26. The category of those entitled to an estate ‘as of right’ include the persons contemplated under Section 29and Sections 35 to 42 inclusive of the Act which includes even those people who are to benefit from the estate property which was held by the deceased person in their trust. The other category who are entitled to an estate ‘by way of an expectancy’ include creditors or those who purchased the estate property or part thereof from the deceased person. These are ordinarily the ones who must or ought to be disclosed as part of the liabilities to an estate.

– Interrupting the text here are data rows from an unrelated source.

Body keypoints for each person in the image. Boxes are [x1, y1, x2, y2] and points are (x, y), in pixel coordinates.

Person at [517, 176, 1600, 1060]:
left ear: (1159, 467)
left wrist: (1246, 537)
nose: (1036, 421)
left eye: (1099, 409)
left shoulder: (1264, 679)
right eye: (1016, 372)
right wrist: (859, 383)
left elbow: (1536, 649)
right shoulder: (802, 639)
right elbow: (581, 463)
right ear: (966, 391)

27. In this case John testified that the land was held by the two deceased persons as well as the two other brothers who were all among the elder children of their father Mwita Murimi on their own behalf and on behalf of and in trust of all the family members of the late father Mwita Murimi. It is on that premise that John contested that the land has all along been occupied by all the children and wives of the late Mwita Murimi all of who have defined portions thereon. The position is echoed by part (d) of the consent order. Whereas the position is opposed by the Petitioners, there is prima facie evidence of the existence of a trust and that in itself qualifies the Applicants to challenge the grant, as of right. The substantive consideration of whether the deceased persons were holding part of the estate property in trust will however be subject of the confirmation hearing which proceedings will also settle the issue as to whether the Applicants are beneficially entitled to the estates.

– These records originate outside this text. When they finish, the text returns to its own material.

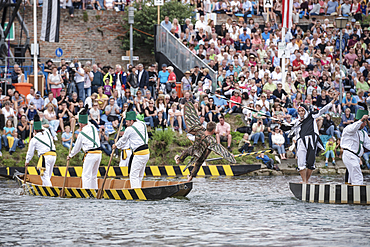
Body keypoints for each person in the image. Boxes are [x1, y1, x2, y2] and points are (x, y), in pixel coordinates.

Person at [175, 102, 236, 182]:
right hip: (201, 154)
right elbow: (219, 149)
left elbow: (191, 126)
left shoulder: (199, 130)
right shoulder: (211, 140)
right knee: (198, 163)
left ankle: (179, 159)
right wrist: (228, 155)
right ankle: (190, 177)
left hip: (194, 149)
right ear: (213, 130)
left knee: (188, 150)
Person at [291, 93, 337, 183]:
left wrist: (332, 101)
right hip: (301, 142)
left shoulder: (311, 116)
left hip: (312, 141)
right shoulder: (296, 121)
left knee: (311, 163)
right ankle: (304, 181)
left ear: (305, 111)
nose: (301, 113)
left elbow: (323, 110)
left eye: (302, 111)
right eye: (299, 111)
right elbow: (293, 130)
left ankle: (306, 181)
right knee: (300, 163)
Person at [67, 105, 102, 189]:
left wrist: (70, 155)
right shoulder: (93, 127)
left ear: (81, 124)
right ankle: (95, 191)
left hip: (90, 154)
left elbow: (77, 148)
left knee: (86, 175)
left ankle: (87, 193)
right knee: (93, 175)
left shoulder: (81, 133)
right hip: (99, 153)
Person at [113, 111, 150, 188]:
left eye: (127, 122)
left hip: (139, 154)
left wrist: (116, 145)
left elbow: (123, 140)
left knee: (133, 175)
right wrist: (125, 114)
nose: (126, 124)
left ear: (132, 121)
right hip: (146, 153)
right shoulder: (142, 124)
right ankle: (139, 189)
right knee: (140, 175)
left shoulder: (129, 129)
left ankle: (136, 193)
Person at [25, 114, 56, 186]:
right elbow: (42, 128)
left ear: (34, 130)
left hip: (45, 157)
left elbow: (30, 152)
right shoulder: (47, 132)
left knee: (44, 176)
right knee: (48, 176)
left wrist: (27, 161)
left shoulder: (34, 140)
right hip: (53, 155)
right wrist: (36, 122)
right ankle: (45, 189)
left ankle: (50, 192)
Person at [341, 110, 370, 185]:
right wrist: (361, 120)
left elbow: (368, 145)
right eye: (364, 121)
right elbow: (353, 128)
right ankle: (359, 194)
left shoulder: (363, 133)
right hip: (349, 154)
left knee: (351, 178)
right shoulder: (349, 128)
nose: (365, 123)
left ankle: (350, 192)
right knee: (357, 176)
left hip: (356, 157)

28. By taking all the foregone considerations into account it is obvious that the Petitioners blatantly disregarded an order of the Court which they had entered by consent and further concealed material facts to the Court. The Petitioners were under a duty to involve the Applicants in the process of petitioning for the administration of the estates and to likewise seek and obtain their consents or evidence of the Applicants’ refusal to co-operate. A grant procured under those circumstances cannot be allowed to stand. It is on that basis that I find the Summons merited.
29. Resulting from the foregone are the following final orders: -
a. The Grant of Letters of Administration made to the Mwikabwe Chacha Mwita in respect to the Estate of Chacha Mwita Murimi on 18/10/2012 and the Grant of Letters of Administration made to the Julius Magige Murimi in respect to the Estate of Murimi Mwita Murimi on 18/10/2012 be and are hereby revoked and/or annulled.

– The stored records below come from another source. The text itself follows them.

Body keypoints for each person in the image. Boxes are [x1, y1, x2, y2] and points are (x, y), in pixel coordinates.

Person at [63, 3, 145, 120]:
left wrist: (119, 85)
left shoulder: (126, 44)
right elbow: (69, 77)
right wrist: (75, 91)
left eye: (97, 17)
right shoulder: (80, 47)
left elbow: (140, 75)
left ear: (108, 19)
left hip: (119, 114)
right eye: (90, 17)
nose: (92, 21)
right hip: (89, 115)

b. Since the Estate of Chacha Mwita Murimi and the Estate of Murimi Mwita Murimi comprise of only one property being the land known as BUGUMBE/ MABERA/324 and given that the Causes are now consolidated, a single Grant of Letters of Administration shall forthwith issue in both estates in the joint names of Mwikabwe Chacha Mwita, Julius Magige Murimi, John Mwita Murimi and Joseph Mwita Murimi.
c. The Administrators and/or any of them shall apply for the confirmation of the Grant within 21 days of the issuance of the joint Grant.
d. As the matter involves close family members and since there are further pending proceedings each party to bear its own costs.
DELIVERED, DATED and SIGNED at MIGORI this 11th day of October 2017.